SimoTech’s Stephen Barry talks about the importance of automation and digital transformation within the life sciences industry.
Stephen Barry is the head of engineering of SimoTech, an Irish automation company that provides manufacturing automation and IT systems engineering, project management and validation services for the biotech and pharma sectors.
The company, which is based in Carrigaline, Co Cork, recently announced 70 new roles over the next two years to support its growth in the biosciences industry.
Barry has had more than 15 years’ experience working on a variety of automation and manufacturing IT projects spanning a wide range of industries including consumer goods, pharmaceuticals and power generation. He has also held a number of technical leadership and project management roles for several large global life sciences companies.
‘Digital transformation in a highly regulated sector is a must-have, not an option’
– STEPHEN BARRY
Describe your role and your responsibilities in driving tech strategy.
I lead a team of automation consultants and project managers working on highly automated pharmaceutical and biotech manufacturing facilities. I normally work with leadership teams in automation or operations technology (OT) to conceptualise, design and deliver automation and manufacturing IT systems used to control the equipment used to manufacture medicines.
My role is to understand the end users’ objectives from a technology and operational perspective and to engineer the available technical solutions to support a 24/7 manufacturing operation. Being vendor independent, my role is to ensure the solutions implemented are fit for purpose and will match the lifecycle requirements of the facility.
Are you spearheading any major product or IT initiatives you can tell us about?
SimoTech is leading a number of large automation projects. One project in particular is a ‘factory of the future’ project for what is to become the largest contract manufacturing biologics facility in the world using single-use production technology.
This highly automated plant uses the latest automation technology and IT infrastructure and provides the ability to manufacture critical vaccines to meet global patient demand.
How big is your team?
We have a team of nine technical resources working from our Cork office with a further 60 engineers based on client sites through Ireland implementing automation, manufacturing IT and labs projects.
Our team are primarily STEM graduates who have previously worked in engineering roles for vendors, system integrators or technology providers and want to use their learned skills from an end user manufacturers’ perspective.
We don’t outsource any of our work, it’s all executed locally in Ireland, so we minimise the number of people between the engineer and the final end user.
What are your thoughts on digital transformation?
Smart manufacturing and data analytics are an integral part of any global pharma/biotech company’s corporate five-year blueprint. Digital transformation in a highly regulated sector is a must-have, not an option.
The challenge to successful digital transformation however is the wide variety of processes, equipment, age of systems, availability of budgets and production downtime to complete the transformation.
Digital enablement on a greenfield or brownfield project is now a given with all vendors and technology developers providing ‘digitally enabled’ equipment with open connectivity standards, making integration of diverse systems into central control systems and data historian relatively straightforward
On the other hand, take a manufacturing plant that was built 15 years ago with no site-wide platform standards, diverse islands of automation, poor IT infrastructure and little or no downtime to perform upgrades, then the task becomes challenging.
In these cases, strong business cases, robust planning, good funding and lots of patience are required and the reality in some cases there is no business case for digital transformation.
What big tech trends do you believe are changing the world and your industry specifically?
Covid has shown us the importance of being able to develop, clinically trial, manufacture, distribute and administer critical medicines in the minimum time possible.

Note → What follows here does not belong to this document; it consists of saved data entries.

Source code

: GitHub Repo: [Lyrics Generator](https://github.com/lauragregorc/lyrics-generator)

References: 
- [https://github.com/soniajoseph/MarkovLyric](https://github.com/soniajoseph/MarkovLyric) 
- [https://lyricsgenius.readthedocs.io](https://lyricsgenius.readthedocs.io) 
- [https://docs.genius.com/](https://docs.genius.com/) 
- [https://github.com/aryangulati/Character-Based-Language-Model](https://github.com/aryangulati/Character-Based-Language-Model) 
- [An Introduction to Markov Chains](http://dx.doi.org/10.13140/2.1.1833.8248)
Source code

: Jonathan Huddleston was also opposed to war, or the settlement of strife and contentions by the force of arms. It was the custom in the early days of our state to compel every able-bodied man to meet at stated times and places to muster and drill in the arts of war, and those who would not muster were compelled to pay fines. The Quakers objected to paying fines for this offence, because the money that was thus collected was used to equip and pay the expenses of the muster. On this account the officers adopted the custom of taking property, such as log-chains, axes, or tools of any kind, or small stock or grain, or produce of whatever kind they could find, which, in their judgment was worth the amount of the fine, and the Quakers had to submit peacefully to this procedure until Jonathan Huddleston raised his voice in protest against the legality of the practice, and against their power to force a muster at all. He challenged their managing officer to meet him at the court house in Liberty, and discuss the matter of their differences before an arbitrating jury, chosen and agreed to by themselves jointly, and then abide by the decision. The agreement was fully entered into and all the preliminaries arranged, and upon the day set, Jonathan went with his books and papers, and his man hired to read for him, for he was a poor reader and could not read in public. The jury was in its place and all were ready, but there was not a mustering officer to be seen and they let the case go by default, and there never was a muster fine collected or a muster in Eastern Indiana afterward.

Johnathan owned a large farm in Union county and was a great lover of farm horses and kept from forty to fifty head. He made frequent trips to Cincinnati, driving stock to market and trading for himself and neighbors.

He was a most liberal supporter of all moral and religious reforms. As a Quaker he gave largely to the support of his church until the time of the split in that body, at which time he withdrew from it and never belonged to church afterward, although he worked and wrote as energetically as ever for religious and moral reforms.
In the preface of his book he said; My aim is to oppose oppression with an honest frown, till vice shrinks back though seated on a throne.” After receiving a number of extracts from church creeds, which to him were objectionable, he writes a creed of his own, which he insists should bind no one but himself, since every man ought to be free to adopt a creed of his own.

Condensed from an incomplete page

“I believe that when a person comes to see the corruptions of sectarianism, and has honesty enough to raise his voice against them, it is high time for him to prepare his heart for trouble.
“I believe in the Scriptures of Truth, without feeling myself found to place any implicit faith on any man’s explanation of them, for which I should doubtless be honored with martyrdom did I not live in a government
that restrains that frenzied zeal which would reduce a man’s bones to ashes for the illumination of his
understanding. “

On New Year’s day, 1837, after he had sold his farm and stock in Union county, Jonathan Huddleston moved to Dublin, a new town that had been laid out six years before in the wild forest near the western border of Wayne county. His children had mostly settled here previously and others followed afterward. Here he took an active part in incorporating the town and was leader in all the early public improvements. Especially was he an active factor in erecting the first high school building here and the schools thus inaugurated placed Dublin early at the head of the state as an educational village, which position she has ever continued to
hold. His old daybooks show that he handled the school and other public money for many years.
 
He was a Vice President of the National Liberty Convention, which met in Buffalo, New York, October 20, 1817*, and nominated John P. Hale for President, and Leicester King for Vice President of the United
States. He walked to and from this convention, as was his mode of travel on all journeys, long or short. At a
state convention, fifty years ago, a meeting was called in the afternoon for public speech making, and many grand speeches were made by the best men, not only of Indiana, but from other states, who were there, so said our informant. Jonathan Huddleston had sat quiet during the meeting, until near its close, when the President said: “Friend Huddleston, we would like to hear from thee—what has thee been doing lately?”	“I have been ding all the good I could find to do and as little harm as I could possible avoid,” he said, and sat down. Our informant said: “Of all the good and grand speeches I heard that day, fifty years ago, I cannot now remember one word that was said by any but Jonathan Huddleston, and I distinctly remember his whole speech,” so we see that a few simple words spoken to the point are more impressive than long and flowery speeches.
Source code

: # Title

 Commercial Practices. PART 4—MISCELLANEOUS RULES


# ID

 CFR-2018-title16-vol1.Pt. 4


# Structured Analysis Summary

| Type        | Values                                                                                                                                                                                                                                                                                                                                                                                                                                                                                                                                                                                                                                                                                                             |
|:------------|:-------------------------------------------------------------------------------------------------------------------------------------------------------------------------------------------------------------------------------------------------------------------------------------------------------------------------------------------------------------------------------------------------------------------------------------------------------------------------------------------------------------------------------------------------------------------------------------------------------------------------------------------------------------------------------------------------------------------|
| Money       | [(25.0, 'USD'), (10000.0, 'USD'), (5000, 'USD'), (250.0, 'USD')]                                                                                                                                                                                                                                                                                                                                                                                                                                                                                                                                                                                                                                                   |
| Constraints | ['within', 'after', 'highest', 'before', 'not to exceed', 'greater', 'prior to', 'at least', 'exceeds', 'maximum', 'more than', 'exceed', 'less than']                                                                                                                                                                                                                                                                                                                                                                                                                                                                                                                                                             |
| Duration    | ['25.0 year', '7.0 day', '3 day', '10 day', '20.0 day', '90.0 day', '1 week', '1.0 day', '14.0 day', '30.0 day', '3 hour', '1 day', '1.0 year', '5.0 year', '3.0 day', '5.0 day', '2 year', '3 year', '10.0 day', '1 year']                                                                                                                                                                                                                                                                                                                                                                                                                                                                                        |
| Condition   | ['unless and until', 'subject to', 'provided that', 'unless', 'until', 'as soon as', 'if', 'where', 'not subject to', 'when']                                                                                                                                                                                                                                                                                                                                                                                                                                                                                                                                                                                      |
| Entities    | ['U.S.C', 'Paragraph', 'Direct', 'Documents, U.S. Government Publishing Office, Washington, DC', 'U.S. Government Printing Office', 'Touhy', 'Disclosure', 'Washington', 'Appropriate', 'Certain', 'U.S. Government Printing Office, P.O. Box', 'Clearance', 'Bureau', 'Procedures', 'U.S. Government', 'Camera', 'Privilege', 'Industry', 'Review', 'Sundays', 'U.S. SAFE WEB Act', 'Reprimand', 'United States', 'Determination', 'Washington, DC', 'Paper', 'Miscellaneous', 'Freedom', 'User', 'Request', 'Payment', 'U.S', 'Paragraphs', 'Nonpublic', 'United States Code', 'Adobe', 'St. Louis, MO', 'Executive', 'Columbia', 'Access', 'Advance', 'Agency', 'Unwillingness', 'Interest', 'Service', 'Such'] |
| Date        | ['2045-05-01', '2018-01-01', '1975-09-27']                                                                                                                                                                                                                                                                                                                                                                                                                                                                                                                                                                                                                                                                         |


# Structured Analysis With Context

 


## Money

To support this, we need a supply chain that is technology based that can react quickly. The industry is now engineering systems that can be easily configured and customised.
The objective is to reconfigure a manufacturing plant quickly for a new product without extensive re-engineering, software configuration or validation. The advancement in plug-and-play connectivity for manufacturing equipment has allowed medicine manufacturers to use smaller mobile equipment that can be easily reconfigured to suit the manufacturing process.
This also means that manufacturing plants can be constructed and commissioned with minimum knowledge of the final product to be manufactured reducing overall time to market.
In terms of security, what are your thoughts on how we can better protect data?
The convergence of IT and OT has provided significant opportunities to integrate, collaborate and analyse operational data both at a local manufacturing site level and corporate level.
Data integrity and resilience is critical for life science companies and we are partnering with our clients to identify critical data system with advanced data buffering close to the source system and centrally storing the data at the manufacturing network layer before replicating the data storage across geographically diverse data centres.
This convergence, however, has created additional challenge to managing digital security. Each layer of the IT hierarchy requires its own intrusion protection and many of our clients are building in increase network segregation to protect the manufacturing layer from external attacks. The ability to quickly isolate in the event of a potential attack is critical while minimising the impact to 24/7 production cycles.
The majority of our clients have ongoing system upgrade and patch management programmes in place, which ensure any legacy vulnerabilities are engineered out as early as possible.